Dataset entries
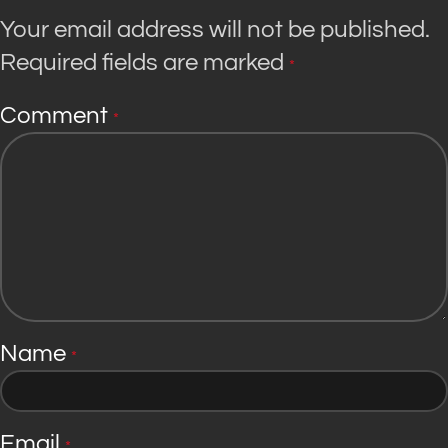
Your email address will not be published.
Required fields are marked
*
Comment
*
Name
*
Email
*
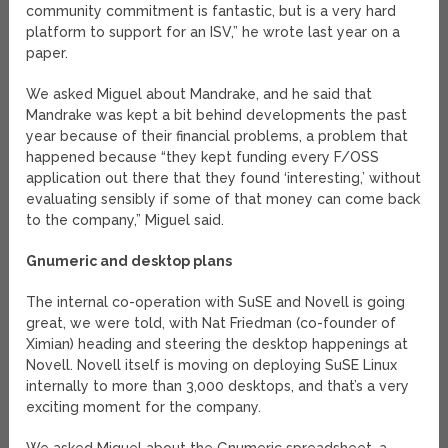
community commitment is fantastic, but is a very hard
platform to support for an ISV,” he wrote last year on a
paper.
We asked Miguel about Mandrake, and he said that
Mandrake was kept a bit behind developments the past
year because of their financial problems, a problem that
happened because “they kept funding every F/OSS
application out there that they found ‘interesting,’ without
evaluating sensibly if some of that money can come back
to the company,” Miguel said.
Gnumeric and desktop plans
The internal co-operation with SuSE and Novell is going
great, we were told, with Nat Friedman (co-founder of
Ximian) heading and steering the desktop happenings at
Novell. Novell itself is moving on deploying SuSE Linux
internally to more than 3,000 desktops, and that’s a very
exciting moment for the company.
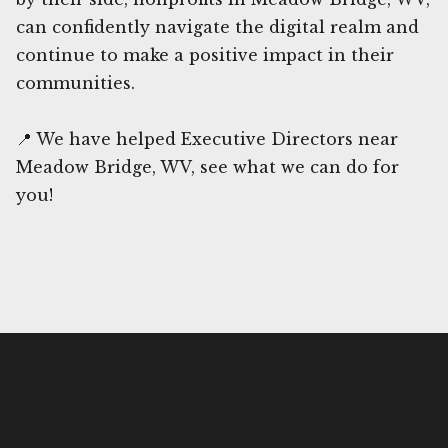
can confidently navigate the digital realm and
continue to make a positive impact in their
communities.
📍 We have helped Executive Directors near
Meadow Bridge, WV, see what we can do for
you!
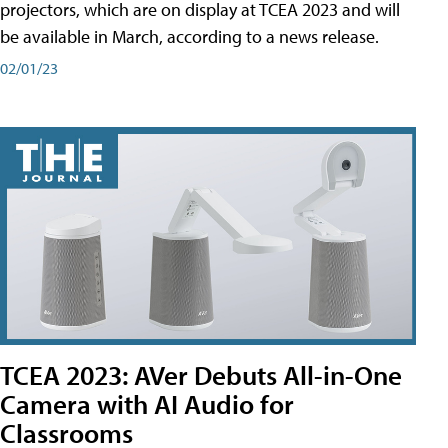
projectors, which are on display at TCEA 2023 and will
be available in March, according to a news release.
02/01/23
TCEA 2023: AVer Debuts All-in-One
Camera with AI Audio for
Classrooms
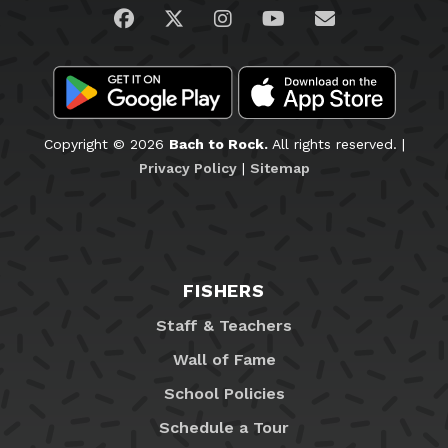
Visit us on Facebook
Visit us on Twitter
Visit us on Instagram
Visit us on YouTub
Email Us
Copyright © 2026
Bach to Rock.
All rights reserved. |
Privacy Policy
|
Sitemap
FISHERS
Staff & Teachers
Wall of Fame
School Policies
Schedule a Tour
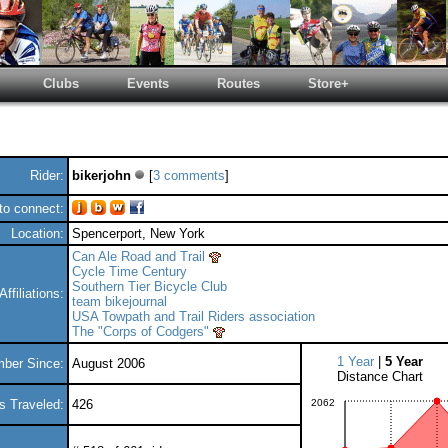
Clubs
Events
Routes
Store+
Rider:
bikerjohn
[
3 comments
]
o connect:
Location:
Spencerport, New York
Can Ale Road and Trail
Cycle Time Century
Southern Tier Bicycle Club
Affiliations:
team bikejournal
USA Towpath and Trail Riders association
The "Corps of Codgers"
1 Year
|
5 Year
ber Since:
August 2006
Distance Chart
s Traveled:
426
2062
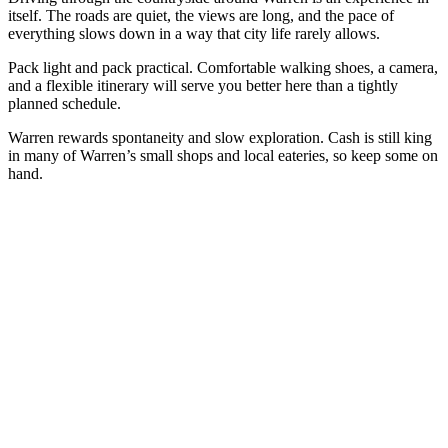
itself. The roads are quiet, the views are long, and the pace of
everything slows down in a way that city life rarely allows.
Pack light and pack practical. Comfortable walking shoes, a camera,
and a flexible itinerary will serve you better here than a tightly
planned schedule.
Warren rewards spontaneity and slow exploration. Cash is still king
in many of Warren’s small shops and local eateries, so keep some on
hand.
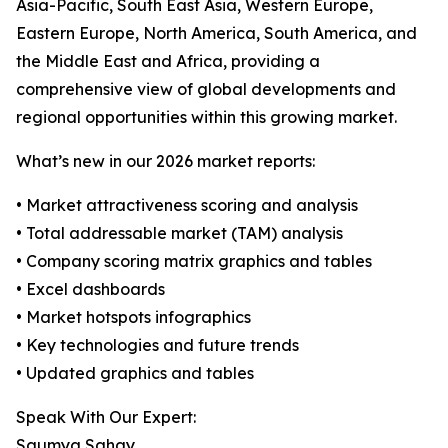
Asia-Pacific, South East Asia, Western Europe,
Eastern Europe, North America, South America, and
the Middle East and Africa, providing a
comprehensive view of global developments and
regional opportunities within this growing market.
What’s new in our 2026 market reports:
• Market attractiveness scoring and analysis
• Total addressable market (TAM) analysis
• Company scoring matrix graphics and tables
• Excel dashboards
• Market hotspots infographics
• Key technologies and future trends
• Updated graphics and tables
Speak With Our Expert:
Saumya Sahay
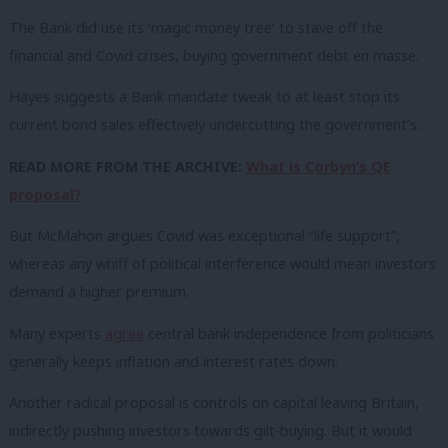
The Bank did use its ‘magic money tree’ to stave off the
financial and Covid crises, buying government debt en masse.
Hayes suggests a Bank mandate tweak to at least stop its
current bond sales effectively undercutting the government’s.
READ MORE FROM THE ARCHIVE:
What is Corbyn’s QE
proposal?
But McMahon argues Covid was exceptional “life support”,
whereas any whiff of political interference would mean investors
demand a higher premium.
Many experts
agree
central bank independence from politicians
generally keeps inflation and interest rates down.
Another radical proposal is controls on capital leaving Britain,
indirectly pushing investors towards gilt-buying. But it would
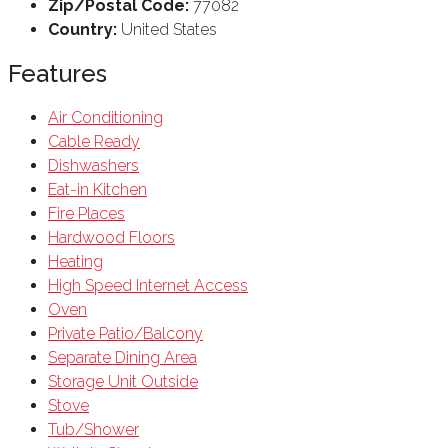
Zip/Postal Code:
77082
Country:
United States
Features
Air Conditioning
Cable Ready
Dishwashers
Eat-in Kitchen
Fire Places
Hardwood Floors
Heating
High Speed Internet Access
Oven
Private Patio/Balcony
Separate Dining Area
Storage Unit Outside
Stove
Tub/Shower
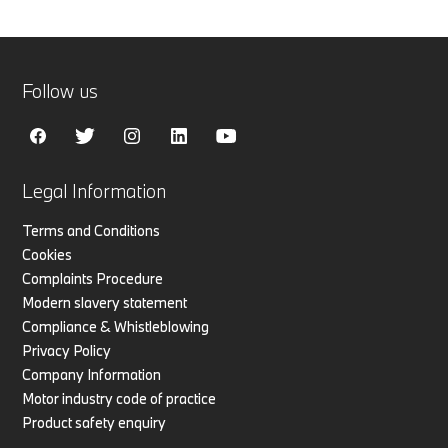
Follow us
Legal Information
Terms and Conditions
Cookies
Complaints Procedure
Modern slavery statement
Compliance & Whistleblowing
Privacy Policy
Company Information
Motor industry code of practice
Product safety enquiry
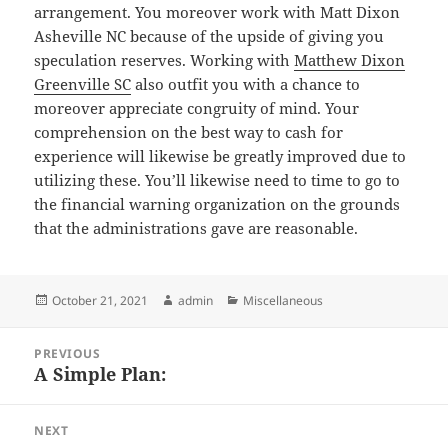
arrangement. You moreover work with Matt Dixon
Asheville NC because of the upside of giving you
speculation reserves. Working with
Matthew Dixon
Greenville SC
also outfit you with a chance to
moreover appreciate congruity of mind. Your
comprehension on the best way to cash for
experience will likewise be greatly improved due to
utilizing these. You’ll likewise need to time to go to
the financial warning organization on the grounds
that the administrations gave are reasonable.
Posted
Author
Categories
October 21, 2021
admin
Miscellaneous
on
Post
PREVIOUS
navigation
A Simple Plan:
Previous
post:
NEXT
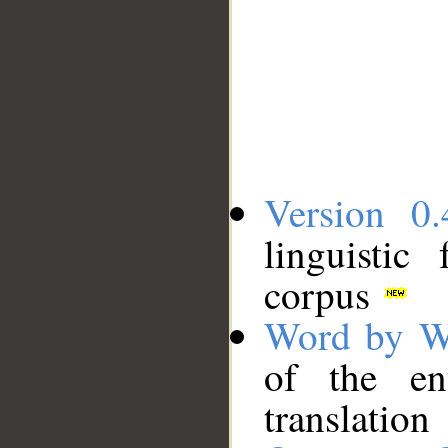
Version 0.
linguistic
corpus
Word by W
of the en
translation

Aim of the exercise → Reproduce the data above without a single change, please, but without its pictures.

Response to the exercise →
Your email address will not be published.
Required fields are marked
*
Comment
*
Name
*
Email
*
community commitment is fantastic, but is a very hard
platform to support for an ISV,” he wrote last year on a
paper.
We asked Miguel about Mandrake, and he said that
Mandrake was kept a bit behind developments the past
year because of their financial problems, a problem that
happened because “they kept funding every F/OSS
application out there that they found ‘interesting,’ without
evaluating sensibly if some of that money can come back
to the company,” Miguel said.
Gnumeric and desktop plans
The internal co-operation with SuSE and Novell is going
great, we were told, with Nat Friedman (co-founder of
Ximian) heading and steering the desktop happenings at
Novell. Novell itself is moving on deploying SuSE Linux
internally to more than 3,000 desktops, and that’s a very
exciting moment for the company.
can confidently navigate the digital realm and
continue to make a positive impact in their
communities.
📍 We have helped Executive Directors near
Meadow Bridge, WV, see what we can do for
you!
projectors, which are on display at TCEA 2023 and will
be available in March, according to a news release.
02/01/23
TCEA 2023: AVer Debuts All-in-One
Camera with AI Audio for
Classrooms
Visit us on Facebook
Visit us on Twitter
Visit us on Instagram
Visit us on YouTub
Email Us
Copyright © 2026
Bach to Rock.
All rights reserved. |
Privacy Policy
|
Sitemap
FISHERS
Staff & Teachers
Wall of Fame
School Policies
Schedule a Tour
Clubs
Events
Routes
Store+
Rider:
bikerjohn
[
3 comments
]
o connect:
Location:
Spencerport, New York
Can Ale Road and Trail
Cycle Time Century
Southern Tier Bicycle Club
Affiliations:
team bikejournal
USA Towpath and Trail Riders association
The "Corps of Codgers"
1 Year
|
5 Year
ber Since:
August 2006
Distance Chart
s Traveled:
426
2062
itself. The roads are quiet, the views are long, and the pace of
everything slows down in a way that city life rarely allows.
Pack light and pack practical. Comfortable walking shoes, a camera,
and a flexible itinerary will serve you better here than a tightly
planned schedule.
Warren rewards spontaneity and slow exploration. Cash is still king
in many of Warren’s small shops and local eateries, so keep some on
hand.
Asia-Pacific, South East Asia, Western Europe,
Eastern Europe, North America, South America, and
the Middle East and Africa, providing a
comprehensive view of global developments and
regional opportunities within this growing market.
What’s new in our 2026 market reports:
• Market attractiveness scoring and analysis
• Total addressable market (TAM) analysis
• Company scoring matrix graphics and tables
• Excel dashboards
• Market hotspots infographics
• Key technologies and future trends
• Updated graphics and tables
Speak With Our Expert:
Saumya Sahay
The Bank did use its ‘magic money tree’ to stave off the
financial and Covid crises, buying government debt en masse.
Hayes suggests a Bank mandate tweak to at least stop its
current bond sales effectively undercutting the government’s.
READ MORE FROM THE ARCHIVE:
What is Corbyn’s QE
proposal?
But McMahon argues Covid was exceptional “life support”,
whereas any whiff of political interference would mean investors
demand a higher premium.
Many experts
agree
central bank independence from politicians
generally keeps inflation and interest rates down.
Another radical proposal is controls on capital leaving Britain,
indirectly pushing investors towards gilt-buying. But it would
Zip/Postal Code:
77082
Country:
United States
Features
Air Conditioning
Cable Ready
Dishwashers
Eat-in Kitchen
Fire Places
Hardwood Floors
Heating
High Speed Internet Access
Oven
Private Patio/Balcony
Separate Dining Area
Storage Unit Outside
Stove
Tub/Shower
Follow us
Legal Information
Terms and Conditions
Cookies
Complaints Procedure
Modern slavery statement
Compliance & Whistleblowing
Privacy Policy
Company Information
Motor industry code of practice
Product safety enquiry
arrangement. You moreover work with Matt Dixon
Asheville NC because of the upside of giving you
speculation reserves. Working with
Matthew Dixon
Greenville SC
also outfit you with a chance to
moreover appreciate congruity of mind. Your
comprehension on the best way to cash for
experience will likewise be greatly improved due to
utilizing these. You’ll likewise need to time to go to
the financial warning organization on the grounds
that the administrations gave are reasonable.
Posted
Author
Categories
October 21, 2021
admin
Miscellaneous
on
Post
PREVIOUS
navigation
A Simple Plan:
Previous
post:
NEXT
Version 0.
linguistic
corpus
Word by W
of the en
translation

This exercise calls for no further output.